Unser Motto lautet „Menschen, Regionen, Wirtschaft“. Über den Wirtschaftsfaktor haben wir schon gesprochen, ebenso über die fünf Regionen in Luxemburg, die es neu zu entdecken gilt. Uns ist es wichtig, die Menschen über den Tourismus zusammenzubringen – durch Kultur und durch die unterschiedlichen Veranstaltungen. Wenn wir es schaffen, mehr Menschen nach Luxemburg zu locken, dann haben unsere deutschen, französischen und belgischen Nachbarn auch etwas davon. Das gilt natürlich auch umgekehrt. Deshalb ist es so wichtig, die Großregion zu denken. Wir haben schließlich in der Corona-Krise schmerzlich gelernt, was es heißt, auf geschlossene Grenzen zu treffen. Ein offenes Europa muss immer wieder neu gelebt werden.

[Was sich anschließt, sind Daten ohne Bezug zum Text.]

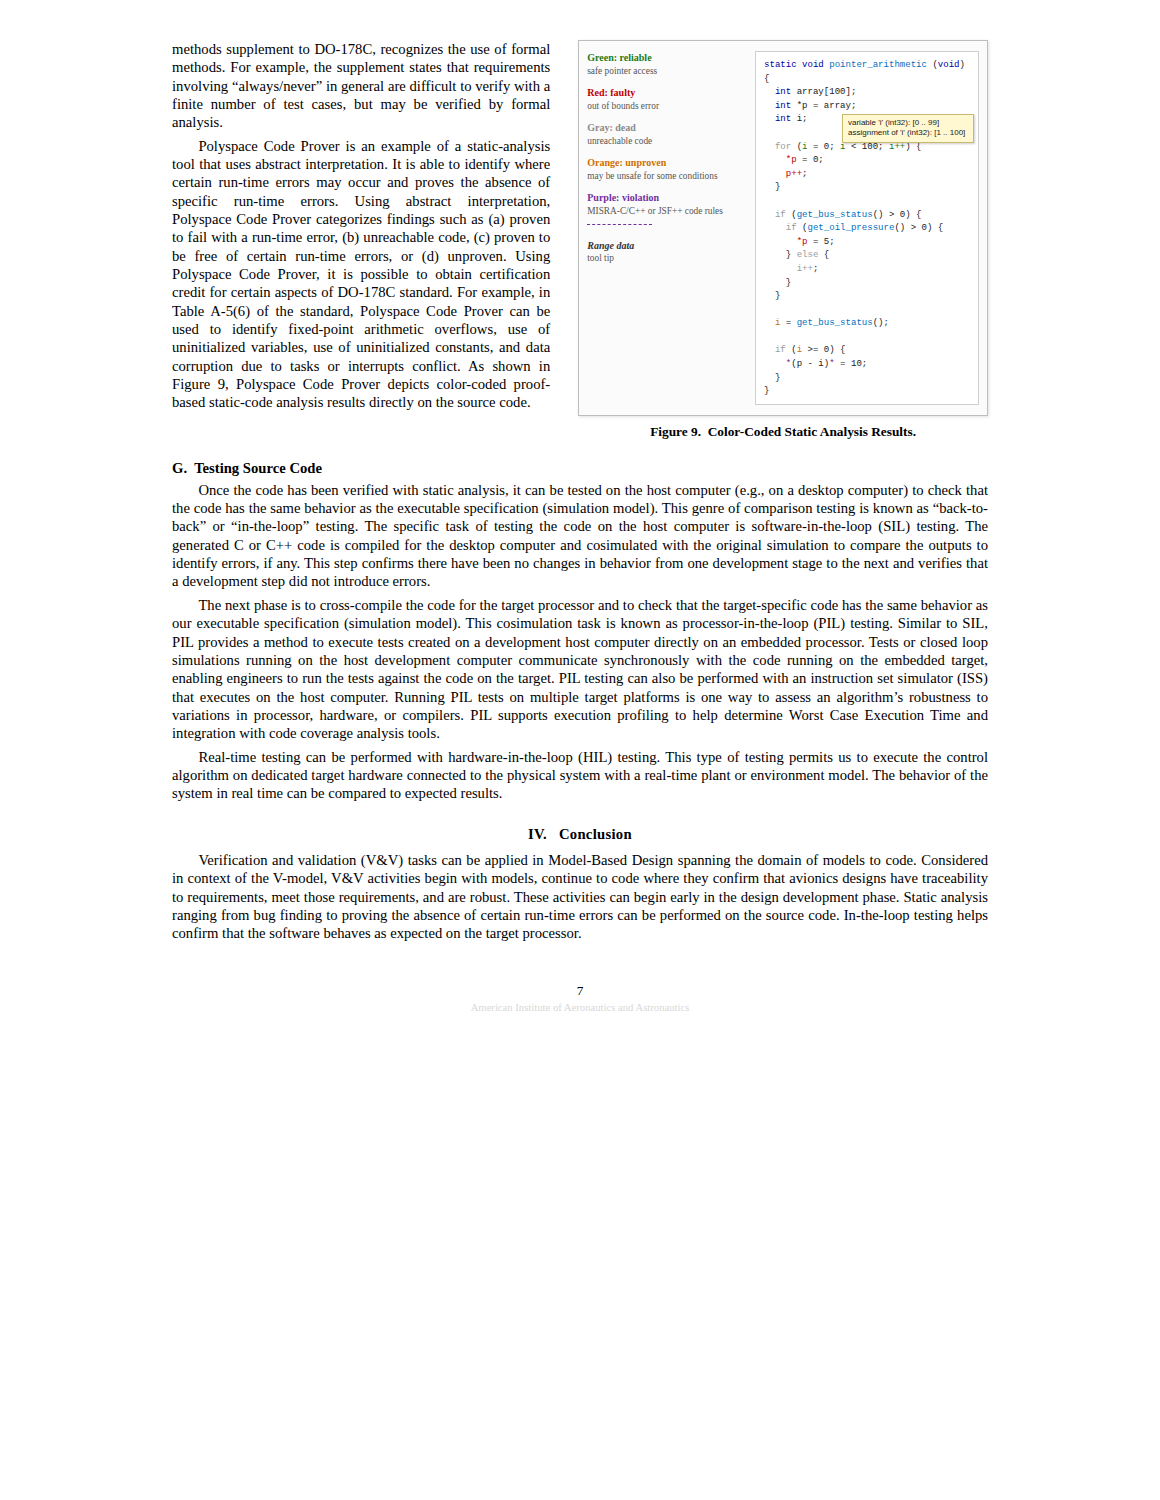methods supplement to DO-178C, recognizes the use of formal methods. For example, the supplement states that requirements involving “always/never” in general are difficult to verify with a finite number of test cases, but may be verified by formal analysis.
Polyspace Code Prover is an example of a static-analysis tool that uses abstract interpretation. It is able to identify where certain run-time errors may occur and proves the absence of specific run-time errors. Using abstract interpretation, Polyspace Code Prover categorizes findings such as (a) proven to fail with a run-time error, (b) unreachable code, (c) proven to be free of certain run-time errors, or (d) unproven. Using Polyspace Code Prover, it is possible to obtain certification credit for certain aspects of DO-178C standard. For example, in Table A-5(6) of the standard, Polyspace Code Prover can be used to identify fixed-point arithmetic overflows, use of uninitialized variables, use of uninitialized constants, and data corruption due to tasks or interrupts conflict. As shown in Figure 9, Polyspace Code Prover depicts color-coded proof-based static-code analysis results directly on the source code.
Green: reliable safe pointer access
Red: faulty out of bounds error
Gray: dead unreachable code
Orange: unproven may be unsafe for some conditions
Purple: violation MISRA-C/C++ or JSF++ code rules
Range data tool tip
static void pointer_arithmetic (void) {
int array[100];
int *p = array;
int i;
for (i = 0; i < 100; i++) {
*p = 0;
p++;
}
if (get_bus_status() > 0) {
if (get_oil_pressure() > 0) {
*p = 5;
} else {
i++;
}
}
i = get_bus_status();
if (i >= 0) {
*(p - i)* = 10;
}
}
variable 'i' (int32): [0 .. 99]
assignment of 'i' (int32): [1 .. 100]
Figure 9. Color-Coded Static Analysis Results.
G. Testing Source Code
Once the code has been verified with static analysis, it can be tested on the host computer (e.g., on a desktop computer) to check that the code has the same behavior as the executable specification (simulation model). This genre of comparison testing is known as “back-to-back” or “in-the-loop” testing. The specific task of testing the code on the host computer is software-in-the-loop (SIL) testing. The generated C or C++ code is compiled for the desktop computer and cosimulated with the original simulation to compare the outputs to identify errors, if any. This step confirms there have been no changes in behavior from one development stage to the next and verifies that a development step did not introduce errors.
The next phase is to cross-compile the code for the target processor and to check that the target-specific code has the same behavior as our executable specification (simulation model). This cosimulation task is known as processor-in-the-loop (PIL) testing. Similar to SIL, PIL provides a method to execute tests created on a development host computer directly on an embedded processor. Tests or closed loop simulations running on the host development computer communicate synchronously with the code running on the embedded target, enabling engineers to run the tests against the code on the target. PIL testing can also be performed with an instruction set simulator (ISS) that executes on the host computer. Running PIL tests on multiple target platforms is one way to assess an algorithm’s robustness to variations in processor, hardware, or compilers. PIL supports execution profiling to help determine Worst Case Execution Time and integration with code coverage analysis tools.
Real-time testing can be performed with hardware-in-the-loop (HIL) testing. This type of testing permits us to execute the control algorithm on dedicated target hardware connected to the physical system with a real-time plant or environment model. The behavior of the system in real time can be compared to expected results.
IV. Conclusion
Verification and validation (V&V) tasks can be applied in Model-Based Design spanning the domain of models to code. Considered in context of the V-model, V&V activities begin with models, continue to code where they confirm that avionics designs have traceability to requirements, meet those requirements, and are robust. These activities can begin early in the design development phase. Static analysis ranging from bug finding to proving the absence of certain run-time errors can be performed on the source code. In-the-loop testing helps confirm that the software behaves as expected on the target processor.
7
American Institute of Aeronautics and Astronautics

Zum Abschluss: Spürt man in Luxemburg bereits die kommenden Wahlen?
Wir befinden uns in Luxemburg in einem Superwahljahr. Im Sommer gibt es Kommunalwahlen, im Herbst die Parlamentswahlen und 2024 finden die Europawahlen statt. Wir haben noch viele Projekte vor der Brust, die wir umsetzen wollen, die aufgrund der vielen Krisen verzögert wurden. Ein bisschen spürt man bereits dieses Superwahljahr, aber was die Parlamentswahlen im Oktober angeht, dürfte es erst nach der Sommerpause so richtig losgehen.